Beginning with the first line, please return the entries exactly through the line that contains "रखने वालों के", and leave out all later lines.

# [DATASET CONTENT]
--
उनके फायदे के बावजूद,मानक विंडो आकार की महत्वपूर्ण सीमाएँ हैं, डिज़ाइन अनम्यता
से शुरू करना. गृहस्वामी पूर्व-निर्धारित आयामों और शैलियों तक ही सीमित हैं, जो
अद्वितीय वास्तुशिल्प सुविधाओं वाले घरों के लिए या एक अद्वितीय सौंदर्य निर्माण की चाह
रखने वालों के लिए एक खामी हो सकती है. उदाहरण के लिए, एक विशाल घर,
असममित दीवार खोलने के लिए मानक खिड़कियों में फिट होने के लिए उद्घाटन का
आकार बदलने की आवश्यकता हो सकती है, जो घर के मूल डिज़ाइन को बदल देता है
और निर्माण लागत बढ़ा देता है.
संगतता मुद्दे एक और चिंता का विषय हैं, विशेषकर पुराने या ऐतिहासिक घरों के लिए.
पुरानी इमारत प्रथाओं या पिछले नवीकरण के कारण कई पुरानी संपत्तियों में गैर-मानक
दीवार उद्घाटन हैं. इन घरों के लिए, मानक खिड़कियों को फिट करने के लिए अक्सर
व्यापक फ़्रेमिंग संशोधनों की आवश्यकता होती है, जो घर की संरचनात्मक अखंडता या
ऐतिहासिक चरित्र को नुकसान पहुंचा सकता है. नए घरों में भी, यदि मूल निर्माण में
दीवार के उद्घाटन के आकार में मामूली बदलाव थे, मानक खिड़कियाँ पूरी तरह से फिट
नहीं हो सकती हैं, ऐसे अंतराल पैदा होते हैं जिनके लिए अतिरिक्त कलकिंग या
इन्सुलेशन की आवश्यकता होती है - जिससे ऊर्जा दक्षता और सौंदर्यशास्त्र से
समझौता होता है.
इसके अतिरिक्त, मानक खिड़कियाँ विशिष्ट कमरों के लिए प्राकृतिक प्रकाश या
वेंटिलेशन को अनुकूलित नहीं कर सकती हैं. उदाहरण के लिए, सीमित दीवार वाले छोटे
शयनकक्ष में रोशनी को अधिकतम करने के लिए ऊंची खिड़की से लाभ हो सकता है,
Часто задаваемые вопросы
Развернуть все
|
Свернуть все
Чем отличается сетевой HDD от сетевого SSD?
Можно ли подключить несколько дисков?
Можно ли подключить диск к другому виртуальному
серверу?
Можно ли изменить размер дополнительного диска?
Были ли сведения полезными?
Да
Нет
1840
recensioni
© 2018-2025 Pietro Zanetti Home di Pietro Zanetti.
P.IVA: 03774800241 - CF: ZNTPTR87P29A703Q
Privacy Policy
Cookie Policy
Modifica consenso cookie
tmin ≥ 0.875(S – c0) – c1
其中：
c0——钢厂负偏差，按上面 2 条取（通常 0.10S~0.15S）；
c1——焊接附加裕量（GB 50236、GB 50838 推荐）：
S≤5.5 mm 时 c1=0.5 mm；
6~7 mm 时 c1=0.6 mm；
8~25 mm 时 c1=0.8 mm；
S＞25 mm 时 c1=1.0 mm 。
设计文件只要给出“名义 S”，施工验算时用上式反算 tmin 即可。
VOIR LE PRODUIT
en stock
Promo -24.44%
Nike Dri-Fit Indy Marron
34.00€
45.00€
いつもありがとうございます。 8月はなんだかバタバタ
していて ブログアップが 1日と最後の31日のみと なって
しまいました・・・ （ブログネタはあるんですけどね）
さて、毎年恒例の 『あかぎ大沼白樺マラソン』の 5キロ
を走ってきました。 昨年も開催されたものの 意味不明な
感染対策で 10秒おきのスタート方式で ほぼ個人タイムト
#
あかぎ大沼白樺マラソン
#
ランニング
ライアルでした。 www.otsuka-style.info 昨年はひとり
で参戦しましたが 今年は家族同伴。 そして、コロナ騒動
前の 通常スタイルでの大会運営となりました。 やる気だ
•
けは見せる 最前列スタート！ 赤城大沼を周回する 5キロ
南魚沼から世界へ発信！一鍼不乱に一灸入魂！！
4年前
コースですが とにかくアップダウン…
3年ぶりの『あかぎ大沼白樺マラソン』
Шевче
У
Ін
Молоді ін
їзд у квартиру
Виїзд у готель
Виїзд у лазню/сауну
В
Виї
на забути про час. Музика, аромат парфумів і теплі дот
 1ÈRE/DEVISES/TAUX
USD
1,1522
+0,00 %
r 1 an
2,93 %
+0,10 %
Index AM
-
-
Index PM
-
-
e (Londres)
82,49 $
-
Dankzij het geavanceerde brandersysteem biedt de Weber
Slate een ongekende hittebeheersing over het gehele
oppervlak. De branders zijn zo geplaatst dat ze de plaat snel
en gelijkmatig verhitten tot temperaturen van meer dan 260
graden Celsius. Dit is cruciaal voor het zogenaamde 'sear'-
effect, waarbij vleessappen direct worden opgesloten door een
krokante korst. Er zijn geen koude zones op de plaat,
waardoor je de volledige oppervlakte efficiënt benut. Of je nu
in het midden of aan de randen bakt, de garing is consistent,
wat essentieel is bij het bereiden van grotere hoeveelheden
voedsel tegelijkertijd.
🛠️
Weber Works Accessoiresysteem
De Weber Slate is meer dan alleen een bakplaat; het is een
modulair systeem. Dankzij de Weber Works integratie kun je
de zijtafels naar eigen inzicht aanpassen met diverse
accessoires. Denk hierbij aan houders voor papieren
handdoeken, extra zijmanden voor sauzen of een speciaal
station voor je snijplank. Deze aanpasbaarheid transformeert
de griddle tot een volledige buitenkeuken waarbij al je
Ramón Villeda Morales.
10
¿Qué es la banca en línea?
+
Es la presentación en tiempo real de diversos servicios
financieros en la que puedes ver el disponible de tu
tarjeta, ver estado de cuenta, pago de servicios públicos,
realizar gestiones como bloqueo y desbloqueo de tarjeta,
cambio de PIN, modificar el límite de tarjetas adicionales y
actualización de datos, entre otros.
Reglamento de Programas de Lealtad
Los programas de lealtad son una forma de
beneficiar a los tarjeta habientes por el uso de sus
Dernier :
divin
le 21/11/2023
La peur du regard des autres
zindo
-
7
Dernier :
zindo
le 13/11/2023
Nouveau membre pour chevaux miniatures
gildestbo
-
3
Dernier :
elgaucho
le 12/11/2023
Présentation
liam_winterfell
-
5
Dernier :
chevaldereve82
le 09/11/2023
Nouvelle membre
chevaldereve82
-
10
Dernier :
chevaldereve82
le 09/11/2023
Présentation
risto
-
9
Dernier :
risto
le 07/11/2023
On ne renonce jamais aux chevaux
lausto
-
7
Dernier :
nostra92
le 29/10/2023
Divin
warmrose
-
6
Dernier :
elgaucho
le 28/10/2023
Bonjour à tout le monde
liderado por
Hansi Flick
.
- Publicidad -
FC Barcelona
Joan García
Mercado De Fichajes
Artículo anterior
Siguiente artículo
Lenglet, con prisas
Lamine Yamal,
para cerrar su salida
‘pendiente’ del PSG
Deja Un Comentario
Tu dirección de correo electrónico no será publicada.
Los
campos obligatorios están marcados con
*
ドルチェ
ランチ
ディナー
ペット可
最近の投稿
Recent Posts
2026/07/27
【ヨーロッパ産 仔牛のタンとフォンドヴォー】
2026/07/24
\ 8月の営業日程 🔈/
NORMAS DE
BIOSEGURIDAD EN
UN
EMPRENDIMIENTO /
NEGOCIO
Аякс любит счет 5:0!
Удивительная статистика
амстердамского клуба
--
# [WRITTEN ANSWER]
उनके फायदे के बावजूद,मानक विंडो आकार की महत्वपूर्ण सीमाएँ हैं, डिज़ाइन अनम्यता
से शुरू करना. गृहस्वामी पूर्व-निर्धारित आयामों और शैलियों तक ही सीमित हैं, जो
अद्वितीय वास्तुशिल्प सुविधाओं वाले घरों के लिए या एक अद्वितीय सौंदर्य निर्माण की चाह
रखने वालों के लिए एक खामी हो सकती है. उदाहरण के लिए, एक विशाल घर,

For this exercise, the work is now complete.